Why it matters: Biden’s poll numbers have fallen as the Delta variant spread and the Afghanistan exit proved harrowing. Now, some Democrats in swing states and districts are publicly distancing themselves.
- Many moderate Democrats and their aides are huddling with campaign consultants over how to handle the setback in Afghanistan.
- Several of them stressed they’re not coordinating the condemnations.
Here’s what we’re hearing from the House:
- Rep. Susan Wild (D-Pa.) said in a statement that it’s “long past time” to end U.S. military presence in Afghanistan, but added: “[I]t appears that the evacuation process has been egregiously mishandled.”

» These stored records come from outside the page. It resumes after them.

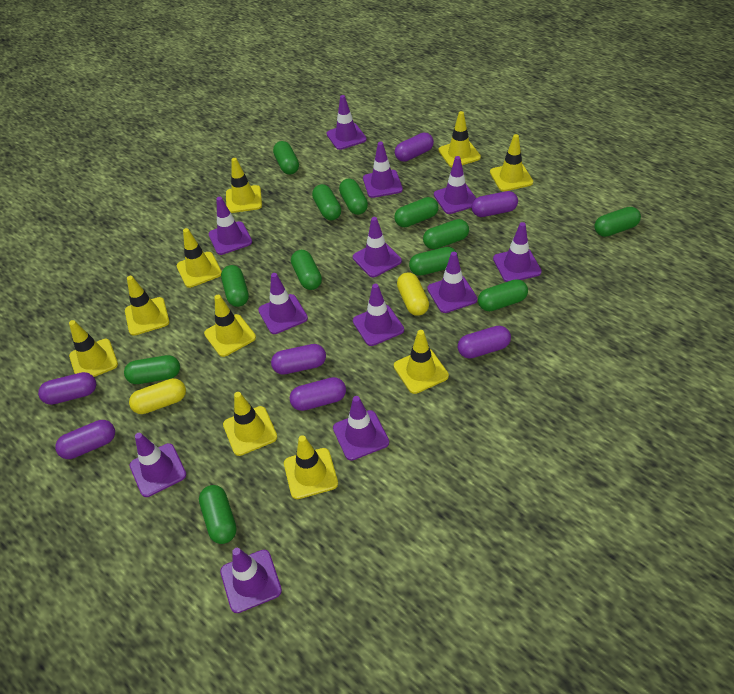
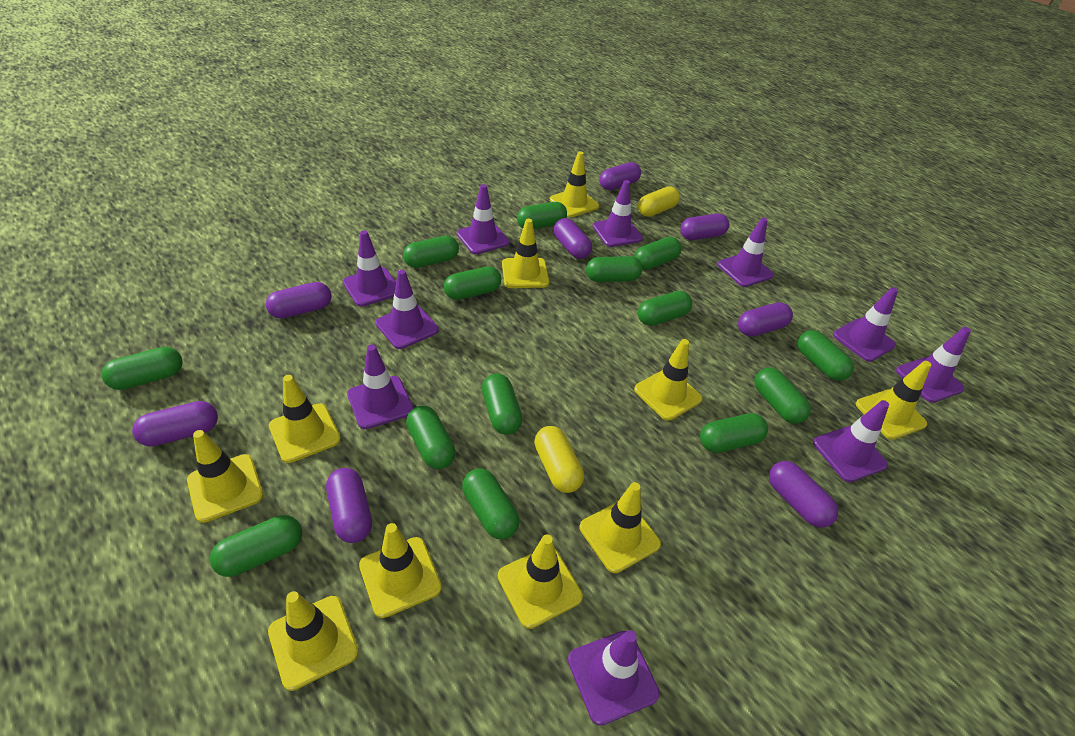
green capsule: 12 -> 14
purple capsule: 7 -> 8
purple traffic cone: 12 -> 10

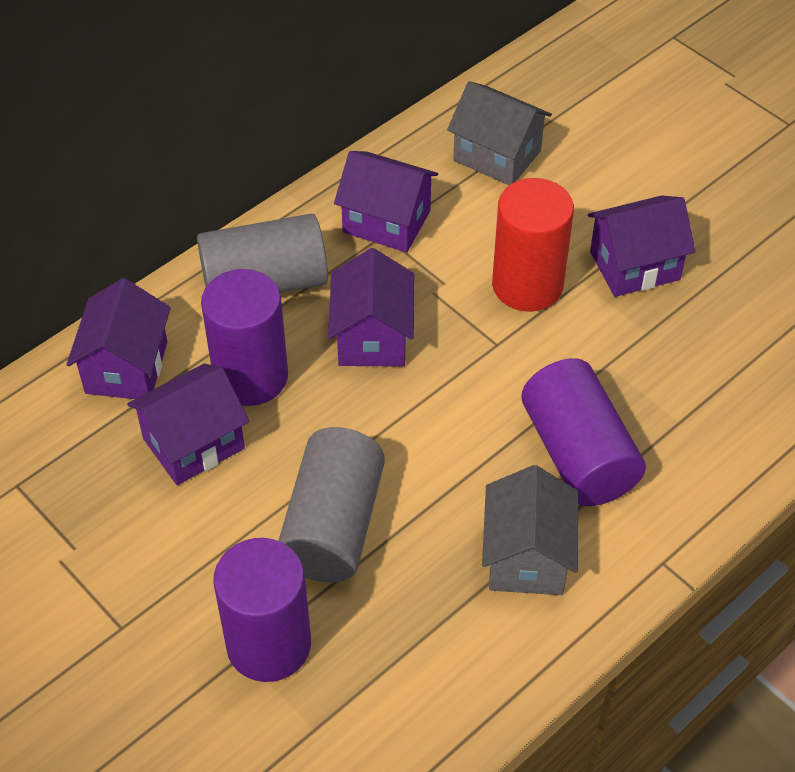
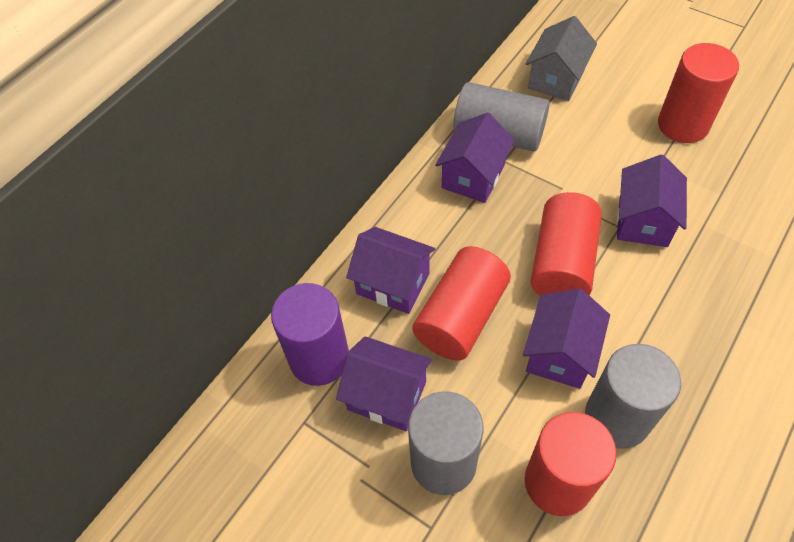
grey cylinder: 2 -> 3
grey house: 2 -> 1
purple cylinder: 3 -> 1
red cylinder: 1 -> 4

- In a phone interview with Axios, she added she doesn’t place all the blame on Biden. She said there will be a lot to uncover through future congressional oversight hearings.
- Rep. Abigail Spanberger (D-Va.), a former CIA officer who focused on counterterrorism efforts in the Middle East, spearheaded a bipartisan statement from the Problem Solvers Caucus calling on the administration to reconsider Tuesday’s withdrawal deadline.
- Reps. Mike Levin (D-Calif.) and Andy Kim (D-N.J.) also have called on Biden to extend the deadline.
In the Senate:
- Sen. Maggie Hassan (D-N.H.) distanced herself from the president as he reiterated his commitment to the withdrawal date: “We must complete this mission, regardless of any arbitrary deadlines.”
- Sen. Mark Kelly (D-Ariz.), a Navy combat veteran, has been critical of the administration’s execution of the withdrawal. He has said in multiple press interviews that he sees the August 31st deadline as less important than accomplishing the mission of evacuating Americans and Afghan allies.
- Sen. Catherine Cortez Masto (D-Nev.) told a local station in Las Vegas earlier this month that she “asked this administration [about its Afghanistan plan], never received anything. And so yeah, I do have questions. What happened? It’s devastating what we’re seeing right now and we need to have answers.”
- Last Thursday, she tweeted that “pushing the evacuation deadline is a necessary and important step.”
Between the lines: Democratic campaign strategists insisted to Axios that they’re not panicking over what this means ahead of the midterms. One strategist cited three reasons:
- Republicans backed the withdrawal under President Trump.
- Foreign policy tends to rank lower among voter priorities.
- We’re still a long way from Election Day.
Wild, who represents the Allentown area, told Axios by phone that she believes Americans will prioritize domestic issues.
- “We have accomplished a hell of a lot in the last seven months, domestically, and we’re going to continue to do that,” Wild said. “That’s what’s going to be on the minds of Americans next year — not this.”